Language, for me, was a hard-won thing to acquire. English seemed to have so many words it was impossible to get hold of: though I could memorize spellings, someone had to tell me what the word was through third grade before I knew how to say the word. Since then, I have learned that long words have an understandable, and very regular, phonology, and short words are all over the map. There is a tendency of people to change the meanings of words, either through a process internal to the language (extension through metaphor, for example), or through a violent twisting at the hands of some theory they want particular words to fit. The first I can accept, and enjoy, and forms much of my interest in poetry. The second I resent, particularly where wrenching it into place steps over barriers put in place.

An example of the second? The popular word, “Gender” — popular with those who have been under the tutelage of “gender studies” professors, and who believe they are learning.

In the second edition of The Dictionary of Modern English Usage by H. W. Fowler, improved by Ernest Gowers in 1965 we find:

gender, n., is a grammatical term only. To talk of persons or creatures of the masculine or feminine g., meaning of the male or female sex, is either a jocularity (permissible or not according to context) or a blunder.
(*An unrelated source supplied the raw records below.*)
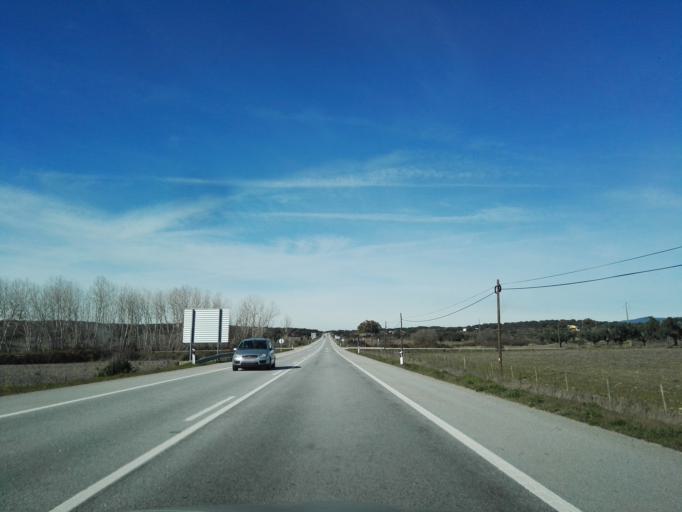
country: PT
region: Portalegre
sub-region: Arronches
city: Arronches
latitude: 39.1593
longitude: -7.3201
The Concise Oxford Dictionary of 1911 says:

gender, n. Grammatical classification (or one of the two, or three, classes) of objects roughly corresponding the the two sexes and sexlessness (masculine, feminine, & neuter) (of nouns & pronouns) property of belonging to such class (of adjj.) appropriate form for accompanying a noun of any such class; (joc.) sex.

This was the state of things for most of my life, and the kind of definition offered by the American College Dictionary, Webster’s Seventh Collegiate Dictionary, Webster’s New World Dictionary, and by the huge 2002 Mirriam-Webster Third New Unabridged Dictionary.

When we get to the 2011 Concise Oxford English Dictionary, something has happened:

gender n. 1. The state of being male or female (chiefly in cultural or social contexts) •the members of one or other sex: differences between the genders. 2. Grammar. a class (usually masculine, feminine, common, or neuter) into which nouns and pronouns are placed in some languages, distinguished by a particular class of inflection. •the property of belonging to such a class.

The revolution continues with a helpful “usage note”

USAGE Although the words gender and sex both have the sense ‘the state of being male or female’, they are typically used in different ways: sex tends to refer to biological differences, while gender tends to refer to cultural or social ones.

This is followed by helpful definitions of gender bender and gender dysphoria. You can look them up.

The first dictionary heading toward the leap in my collection is the 1992 Third Edition American Heritage Dictionary, followed by the 1993 American Heritage Dictionary: the definition is unchanged, but the usage note brings in the social category explanation, attributing it to anthropologists. There is, nonetheless, a leap over the traces.

And we are on our way to Facebook, with its dizzying variety of possible “genders” you can opt for. Note that in the “modern” definitions, they include more and more examples of types appropriate to different languages as a way to legitimate this complexity. As Jordan Peterson notes, this is an invitation to take something public and create a purely personal description, a surrogate name, your own personal pronoun (which destroys the point of a pronoun). In the United States, the Equal Employment Opportunity Commission has already decreed that employers in the United States must use these pronouns or face sanctions and liability. What’s worse is that transsexuals, in my experience, don’t want any of these other pronouns: they just want the one belonging to the opposite of their biological sex.

Having words ripped away in this manner isn’t friendly. If they really wanted to, they could have used some variation on social correlates of sex, though even there, the fact that 98% of the time these social correlates track biological sex might restrict the boundaries of the discussion. And the ones pushing this change don’t want that. They want to be free of any reality-based constraint (which includes social constraints, such as raising children or marrying — so they have to redefine those, too). The question they most seek to avoid is what would be healthiest for society.

I think it was a mistake. The Woodpile Report, #474, agrees, though I’m sure someone is thinking of trying to sue them. But note the perspective of the Woodpile Report: people are going to take advantage of you by attacking the language you use, and then abuse you. Watch the gender benders on campus: that is the pattern they are familiar with, though many of their attacks were described as “grooming”. Marxists of all stripes are familiar with this tactic, and use it. And then there are the people who want to dictate what I am allowed to say, like the EEOC, mentioned above, or the well meaning authors of Infogalactic. They’re after you, too, ladies and gentlemen, they’re after you, too. Fortunately, Altadena is a nice community, and hasn’t yet been taken over.